CRITICAL AGE = 200 | CRITICAL AGE = 500 |
Amyloid plaque growth is simulated on a three-dimensional lattice by a cellular automaton model which is based on aggregation and disaggregation processes held in dynamic equilibrium by a feedback mechanism which at each evolution step corrects the disaggregation probability such that the total number of particles is on average conserved over time. Additional parameter is surface diffusion D which is modeled by the number of steps that an individual particle is allowed to move towards a more populated neighborhood.
There are two different species in the simulation: the particle can be either of species A or B. The interaction between A and B is such that a particle A turns into a particle B when it reaches a critical age A. Particle B dies when it reaches a critical age B.
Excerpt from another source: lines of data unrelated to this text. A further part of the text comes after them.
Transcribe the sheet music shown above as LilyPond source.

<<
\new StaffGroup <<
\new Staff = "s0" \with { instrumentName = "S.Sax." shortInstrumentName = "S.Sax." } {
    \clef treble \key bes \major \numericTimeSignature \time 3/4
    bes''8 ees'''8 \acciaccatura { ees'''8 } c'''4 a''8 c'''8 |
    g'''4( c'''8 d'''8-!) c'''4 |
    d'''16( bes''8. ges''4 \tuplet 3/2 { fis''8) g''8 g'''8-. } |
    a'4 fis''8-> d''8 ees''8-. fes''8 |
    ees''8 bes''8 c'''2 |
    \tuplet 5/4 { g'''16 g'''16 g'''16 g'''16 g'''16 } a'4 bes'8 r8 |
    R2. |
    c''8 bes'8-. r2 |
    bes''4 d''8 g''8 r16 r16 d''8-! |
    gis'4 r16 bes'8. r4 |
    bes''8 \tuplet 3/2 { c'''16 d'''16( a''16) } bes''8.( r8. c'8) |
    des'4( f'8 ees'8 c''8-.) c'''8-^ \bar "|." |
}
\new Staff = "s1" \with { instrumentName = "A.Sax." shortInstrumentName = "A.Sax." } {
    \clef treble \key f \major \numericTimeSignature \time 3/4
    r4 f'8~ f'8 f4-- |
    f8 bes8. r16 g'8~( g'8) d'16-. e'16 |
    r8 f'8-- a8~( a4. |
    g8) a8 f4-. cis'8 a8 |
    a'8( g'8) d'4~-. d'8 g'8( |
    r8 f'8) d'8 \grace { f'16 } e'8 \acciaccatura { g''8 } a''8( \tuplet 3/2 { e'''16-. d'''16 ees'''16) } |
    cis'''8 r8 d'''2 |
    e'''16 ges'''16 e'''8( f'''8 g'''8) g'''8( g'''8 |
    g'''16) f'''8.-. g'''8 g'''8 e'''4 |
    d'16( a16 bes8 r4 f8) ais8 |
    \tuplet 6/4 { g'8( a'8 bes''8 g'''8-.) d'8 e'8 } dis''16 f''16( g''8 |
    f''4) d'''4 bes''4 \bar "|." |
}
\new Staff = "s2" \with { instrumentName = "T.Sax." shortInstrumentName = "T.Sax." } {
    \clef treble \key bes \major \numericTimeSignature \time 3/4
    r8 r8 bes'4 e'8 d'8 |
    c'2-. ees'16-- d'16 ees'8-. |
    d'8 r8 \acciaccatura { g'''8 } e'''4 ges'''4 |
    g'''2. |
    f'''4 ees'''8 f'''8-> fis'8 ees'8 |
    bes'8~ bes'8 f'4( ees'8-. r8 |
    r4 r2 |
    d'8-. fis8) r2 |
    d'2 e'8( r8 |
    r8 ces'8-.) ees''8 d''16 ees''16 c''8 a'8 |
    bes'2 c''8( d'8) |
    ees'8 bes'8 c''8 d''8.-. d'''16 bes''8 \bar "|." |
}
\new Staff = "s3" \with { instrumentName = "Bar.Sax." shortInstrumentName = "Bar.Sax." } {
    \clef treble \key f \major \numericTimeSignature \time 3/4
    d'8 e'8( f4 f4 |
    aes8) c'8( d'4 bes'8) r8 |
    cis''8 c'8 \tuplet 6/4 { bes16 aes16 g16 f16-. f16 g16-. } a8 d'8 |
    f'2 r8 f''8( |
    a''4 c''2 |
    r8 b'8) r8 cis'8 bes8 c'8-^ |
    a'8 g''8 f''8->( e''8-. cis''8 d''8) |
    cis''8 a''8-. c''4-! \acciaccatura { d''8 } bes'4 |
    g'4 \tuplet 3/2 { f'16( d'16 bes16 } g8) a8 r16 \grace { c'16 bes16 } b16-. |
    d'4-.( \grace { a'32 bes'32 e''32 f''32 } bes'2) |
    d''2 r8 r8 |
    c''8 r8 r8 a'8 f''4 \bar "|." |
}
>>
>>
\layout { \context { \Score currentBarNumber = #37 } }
In our simulation the initial condition at T=0 is a small 3D sphere with R = 3 pixels of species A (N_A = 123, N_B = 0) on a cubic lattice with the size 256 x 256 x 256. The particles aggregate with a probability P_agg = 0.05. The initial disaggregation probability, P_dis(T = 0) = 0.01. During the simulation the disaggregation probability is adjusted on each simulation time step so that the total number of particles, N_A + N_B, is on average conserved over time. Particles A have no surface diffusion (D_A = 0). When a particle A reaches the critical age A, T_CA (in our simulation we have chosen T_CA = 100, 200 and 300, respectively), it turns into a particle B. The critical age B is chosen to be bigger than the total simulation time. The aggregation and disaggregation probabilities of the species B are at least 6 orders of magnitude smaller than for the species A. Species B has a surface diffusion, D_B = 10. The time dependences of the number of particles of each species and their sum are plotted in FIG-1.
The time evolution of the deposit morphology is shown in FIG-2 for three different realizations of the model. In all three cases we see (1) how the deposit grows from the initial small "seed" and (2) how the deposit transforms from species A conformation (blue particles) to species B conformation (red particles). Both, the final and intermediate stages of the deposit's morphology depend on the critical age A T_CA. In all cases the red particles start to appear at the center of the deposit. However, only for the critical age A T_CA = 100 we find a solid core of species B at the center of the deposit. For T_CA = 200 and 300, the red particles clump into smaller blobs inside the still predominantly blue deposit. The final stage of the deposit that is entirely composed of the conformation B is more solid for T_CA = 100, and is gets progressively more porous for larger T_CA.